● **Texte fourni**:
────────────────────────────────────────
Les accords de périmètre ne cessent de faire décroître le moyen-courrier Air France.
110 avions en 2019, 85 avec l’accord 2024. La différence tient essentiellement dans l’abandon des créneaux d’Orly.
Même avec cette décroissance du nombre de modules, la taille moyenne de nos avions diminue également. En cause, un choix de plus en plus contesté en interne de tout miser sur l’A220, un avion conçu pour les lignes régionales.
Même avec cette décroissance, la direction ne respecte pas ses engagements de production d’heures de vol au départ de CDG, et ce n’est pas près de s’arranger.
Une flotte moyen-courrier aux abois
Au-delà d’un constat partagé et de l’absence de réaction collective à hauteur des enjeux (exiger le retour au périmètre négocié en 2019 en dénonçant l’accord de 2020 qui l’amendait), des questions s’imposent à notre responsabilité :
Comment arriverons-nous à produire nos heures de vol en moyen propre, garanties par accord, en diminuant le nombre de coques avion ?
────────────────────────────────────────
● **Données**:
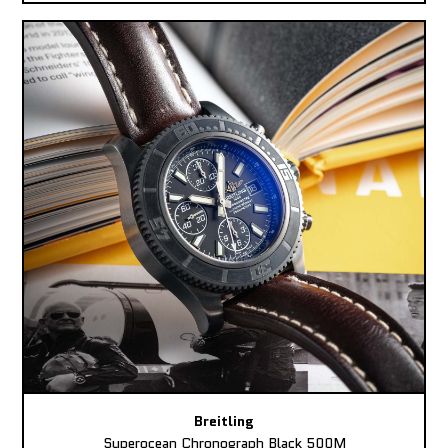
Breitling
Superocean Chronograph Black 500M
────────────────────────────────────────
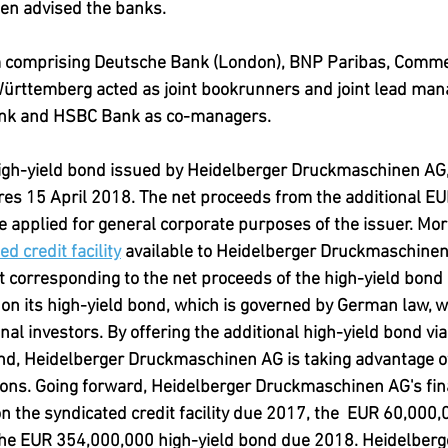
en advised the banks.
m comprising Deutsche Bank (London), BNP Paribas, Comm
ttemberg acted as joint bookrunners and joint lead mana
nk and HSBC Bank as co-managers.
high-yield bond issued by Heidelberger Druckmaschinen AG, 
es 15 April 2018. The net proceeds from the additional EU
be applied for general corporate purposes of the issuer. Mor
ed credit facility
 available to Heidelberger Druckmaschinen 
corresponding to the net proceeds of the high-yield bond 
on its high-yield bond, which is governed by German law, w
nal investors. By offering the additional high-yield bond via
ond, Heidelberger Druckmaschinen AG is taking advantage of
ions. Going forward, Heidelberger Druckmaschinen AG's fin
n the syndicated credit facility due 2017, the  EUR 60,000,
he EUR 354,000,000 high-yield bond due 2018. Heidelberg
────────────────────────────────────────
● **À faire**:
[A] Dans les enregistrements, renomme « Heidelberger Druckmaschinen » en « Heidelberg Druck » et recopie les lignes allant de celle qui contient « en advised the banks. » jusqu'à celle qui contient « ond, Heidelberger Druckmaschinen » incluse, sans rien modifier d'autre.
[B] Prolonge le texte sur la flotte moyen-courrier d'Air France au-delà de sa dernière phrase.

● **Réponses par tâche**:
[A]
en advised the banks.
m comprising Deutsche Bank (London), BNP Paribas, Comm
ttemberg acted as joint bookrunners and joint lead mana
nk and HSBC Bank as co-managers.
high-yield bond issued by Heidelberg Druck AG, 
es 15 April 2018. The net proceeds from the additional EU
be applied for general corporate purposes of the issuer. Mor
ed credit facility
 available to Heidelberg Druck 
corresponding to the net proceeds of the high-yield bond 
on its high-yield bond, which is governed by German law, w
nal investors. By offering the additional high-yield bond via
ond, Heidelberg Druck AG is taking advantage of

[B]
Le vécu d’un CDB A320 (loin d’être le seul) donne un élément de réponse peu encourageante :
« Bonjour, cause tension flotte, votre rotation ORY/FSC du 31/08 est transférée sur une autre compagnie. Elle est retirée de votre planning et vous bénéficiez de la prime IrgAv. Nous sommes désolés pour la gêne occasionnée. Cordialement. Le Suivi PNT »
Deux semaines plus tard : « Bonjour, cause tension flotte, votre vol HAM AF1710/1711 du 16/09/24 s’effectuera par HOP et vous bénéficiez de la prime IrgAv. Merci de consulter CREW et de nous contacter si besoin. Nous sommes désolés pour la gêne occasionnée. Cordialement. Suivi MC »
La dernière commission des rotations pour l’hiver nous apporte un autre élément de réponse : le nombre d’heures de vol moyen-courrier (A220+A320) est stable (en augmentation sur 220, en diminution sur 320).
Les CDB A320 ont beau savoir que le seul salaire qui leur est garanti est le MGA, on peut comprendre leur frustration quant à la baisse de leur activité.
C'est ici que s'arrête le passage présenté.